[Stored records]
----------------------------------------

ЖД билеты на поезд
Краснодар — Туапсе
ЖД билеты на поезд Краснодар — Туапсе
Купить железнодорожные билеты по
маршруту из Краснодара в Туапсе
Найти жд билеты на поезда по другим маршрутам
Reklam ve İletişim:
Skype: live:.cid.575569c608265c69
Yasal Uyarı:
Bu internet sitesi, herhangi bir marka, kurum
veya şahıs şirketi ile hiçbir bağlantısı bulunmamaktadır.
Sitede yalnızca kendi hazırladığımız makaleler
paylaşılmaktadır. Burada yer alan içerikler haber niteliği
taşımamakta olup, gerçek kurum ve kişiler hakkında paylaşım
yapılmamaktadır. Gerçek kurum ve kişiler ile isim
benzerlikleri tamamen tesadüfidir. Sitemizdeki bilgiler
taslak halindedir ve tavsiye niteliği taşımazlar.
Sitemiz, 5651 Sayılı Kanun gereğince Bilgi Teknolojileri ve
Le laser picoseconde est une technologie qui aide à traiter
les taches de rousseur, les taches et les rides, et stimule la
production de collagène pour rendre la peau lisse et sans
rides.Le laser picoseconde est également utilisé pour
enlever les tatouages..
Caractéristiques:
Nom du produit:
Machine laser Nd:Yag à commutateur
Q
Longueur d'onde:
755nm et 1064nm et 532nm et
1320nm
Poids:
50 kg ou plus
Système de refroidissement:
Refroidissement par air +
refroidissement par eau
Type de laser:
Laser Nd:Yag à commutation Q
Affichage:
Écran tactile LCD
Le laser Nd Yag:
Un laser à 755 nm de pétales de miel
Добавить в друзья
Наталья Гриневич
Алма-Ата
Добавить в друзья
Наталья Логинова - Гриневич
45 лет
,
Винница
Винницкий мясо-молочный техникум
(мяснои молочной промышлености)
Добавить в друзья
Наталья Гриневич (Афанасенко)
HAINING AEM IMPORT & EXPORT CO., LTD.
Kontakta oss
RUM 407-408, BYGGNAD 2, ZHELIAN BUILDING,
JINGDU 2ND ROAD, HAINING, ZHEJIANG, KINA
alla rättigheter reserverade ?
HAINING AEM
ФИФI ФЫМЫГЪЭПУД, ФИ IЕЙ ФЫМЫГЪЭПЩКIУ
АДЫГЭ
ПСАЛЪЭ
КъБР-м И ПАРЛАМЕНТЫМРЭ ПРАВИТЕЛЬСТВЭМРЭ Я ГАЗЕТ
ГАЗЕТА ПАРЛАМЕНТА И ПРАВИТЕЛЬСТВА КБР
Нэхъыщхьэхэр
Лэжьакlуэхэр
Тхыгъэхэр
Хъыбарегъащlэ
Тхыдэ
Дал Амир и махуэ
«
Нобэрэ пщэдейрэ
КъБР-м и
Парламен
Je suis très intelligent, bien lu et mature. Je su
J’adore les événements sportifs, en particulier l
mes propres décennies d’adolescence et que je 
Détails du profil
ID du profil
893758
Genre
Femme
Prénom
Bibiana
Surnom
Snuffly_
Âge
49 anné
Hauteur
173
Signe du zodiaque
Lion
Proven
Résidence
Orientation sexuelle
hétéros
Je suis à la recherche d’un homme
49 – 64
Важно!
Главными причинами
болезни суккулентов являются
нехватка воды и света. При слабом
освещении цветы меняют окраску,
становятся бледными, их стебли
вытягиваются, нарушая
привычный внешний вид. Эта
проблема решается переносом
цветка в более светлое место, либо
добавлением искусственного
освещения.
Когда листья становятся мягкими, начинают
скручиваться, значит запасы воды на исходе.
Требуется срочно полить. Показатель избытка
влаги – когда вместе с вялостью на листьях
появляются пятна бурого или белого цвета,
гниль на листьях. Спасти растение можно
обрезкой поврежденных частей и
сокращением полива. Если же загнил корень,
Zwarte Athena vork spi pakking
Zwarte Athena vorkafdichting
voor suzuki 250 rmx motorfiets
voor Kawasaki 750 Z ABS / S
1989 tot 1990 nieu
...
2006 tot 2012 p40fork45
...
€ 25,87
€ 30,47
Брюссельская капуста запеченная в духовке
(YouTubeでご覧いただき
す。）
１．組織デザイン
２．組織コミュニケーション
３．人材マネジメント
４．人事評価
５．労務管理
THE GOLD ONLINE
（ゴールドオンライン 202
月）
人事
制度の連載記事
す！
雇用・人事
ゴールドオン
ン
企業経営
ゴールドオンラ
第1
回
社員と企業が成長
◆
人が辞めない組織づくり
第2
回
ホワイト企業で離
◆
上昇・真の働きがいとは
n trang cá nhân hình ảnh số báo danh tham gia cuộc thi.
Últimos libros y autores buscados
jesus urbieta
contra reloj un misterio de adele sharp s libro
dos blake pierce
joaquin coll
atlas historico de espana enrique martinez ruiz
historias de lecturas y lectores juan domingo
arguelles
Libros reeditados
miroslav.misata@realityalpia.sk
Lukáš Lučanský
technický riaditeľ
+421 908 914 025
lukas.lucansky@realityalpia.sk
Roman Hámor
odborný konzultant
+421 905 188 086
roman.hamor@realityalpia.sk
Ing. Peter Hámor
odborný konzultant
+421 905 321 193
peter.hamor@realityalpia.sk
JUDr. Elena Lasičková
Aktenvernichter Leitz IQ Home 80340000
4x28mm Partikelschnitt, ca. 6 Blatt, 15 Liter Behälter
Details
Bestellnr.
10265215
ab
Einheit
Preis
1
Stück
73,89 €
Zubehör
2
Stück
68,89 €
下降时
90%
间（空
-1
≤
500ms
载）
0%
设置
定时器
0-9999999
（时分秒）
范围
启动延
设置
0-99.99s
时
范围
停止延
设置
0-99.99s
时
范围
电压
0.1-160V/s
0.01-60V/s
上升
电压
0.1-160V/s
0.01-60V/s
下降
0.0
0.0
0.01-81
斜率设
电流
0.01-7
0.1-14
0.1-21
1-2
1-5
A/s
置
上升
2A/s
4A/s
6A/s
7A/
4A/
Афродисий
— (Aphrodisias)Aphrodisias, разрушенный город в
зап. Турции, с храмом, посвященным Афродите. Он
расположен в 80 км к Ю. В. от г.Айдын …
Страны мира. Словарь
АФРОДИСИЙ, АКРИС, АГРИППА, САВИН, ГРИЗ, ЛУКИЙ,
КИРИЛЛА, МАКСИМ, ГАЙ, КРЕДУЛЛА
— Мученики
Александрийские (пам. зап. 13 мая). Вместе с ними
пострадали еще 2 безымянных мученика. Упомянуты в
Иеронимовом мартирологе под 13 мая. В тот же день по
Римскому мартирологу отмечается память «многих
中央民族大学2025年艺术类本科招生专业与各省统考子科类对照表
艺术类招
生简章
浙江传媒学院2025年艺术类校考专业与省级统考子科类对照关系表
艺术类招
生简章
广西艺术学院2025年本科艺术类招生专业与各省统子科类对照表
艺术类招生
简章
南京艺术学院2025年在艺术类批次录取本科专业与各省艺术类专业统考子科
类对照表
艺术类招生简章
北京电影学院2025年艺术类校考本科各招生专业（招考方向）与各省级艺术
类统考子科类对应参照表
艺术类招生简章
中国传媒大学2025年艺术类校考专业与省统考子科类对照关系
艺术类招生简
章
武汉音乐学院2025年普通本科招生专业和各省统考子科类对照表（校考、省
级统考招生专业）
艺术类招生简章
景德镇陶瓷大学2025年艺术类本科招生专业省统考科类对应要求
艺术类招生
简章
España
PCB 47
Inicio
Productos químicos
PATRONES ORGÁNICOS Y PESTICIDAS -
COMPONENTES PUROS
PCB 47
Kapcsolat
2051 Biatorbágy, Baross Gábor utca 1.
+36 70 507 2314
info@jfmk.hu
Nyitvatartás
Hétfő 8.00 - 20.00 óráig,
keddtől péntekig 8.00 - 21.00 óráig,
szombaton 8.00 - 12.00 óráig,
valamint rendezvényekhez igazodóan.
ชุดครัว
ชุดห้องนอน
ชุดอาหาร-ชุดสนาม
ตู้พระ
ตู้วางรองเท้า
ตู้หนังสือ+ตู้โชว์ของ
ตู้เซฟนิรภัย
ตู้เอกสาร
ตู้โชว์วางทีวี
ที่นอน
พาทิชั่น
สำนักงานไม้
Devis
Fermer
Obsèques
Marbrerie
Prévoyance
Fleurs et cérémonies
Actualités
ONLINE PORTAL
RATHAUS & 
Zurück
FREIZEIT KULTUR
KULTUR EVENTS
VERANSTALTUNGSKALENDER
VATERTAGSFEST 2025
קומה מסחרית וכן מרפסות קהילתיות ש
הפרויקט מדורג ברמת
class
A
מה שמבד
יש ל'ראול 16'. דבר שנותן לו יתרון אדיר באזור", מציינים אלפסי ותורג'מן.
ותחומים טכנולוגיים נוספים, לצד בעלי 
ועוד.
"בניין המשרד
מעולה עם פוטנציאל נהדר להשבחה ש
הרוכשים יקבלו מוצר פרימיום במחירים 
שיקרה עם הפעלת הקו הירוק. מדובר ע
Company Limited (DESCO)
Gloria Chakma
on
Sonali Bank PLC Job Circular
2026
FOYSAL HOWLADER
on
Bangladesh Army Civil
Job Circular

----------------------------------------

▸ TASK DETAILS
Return each line from the entries above that includes "билеты".

▸ ANSWER SPACE
ЖД билеты на поезд
ЖД билеты на поезд Краснодар — Туапсе
Купить железнодорожные билеты по
Найти жд билеты на поезда по другим маршрутам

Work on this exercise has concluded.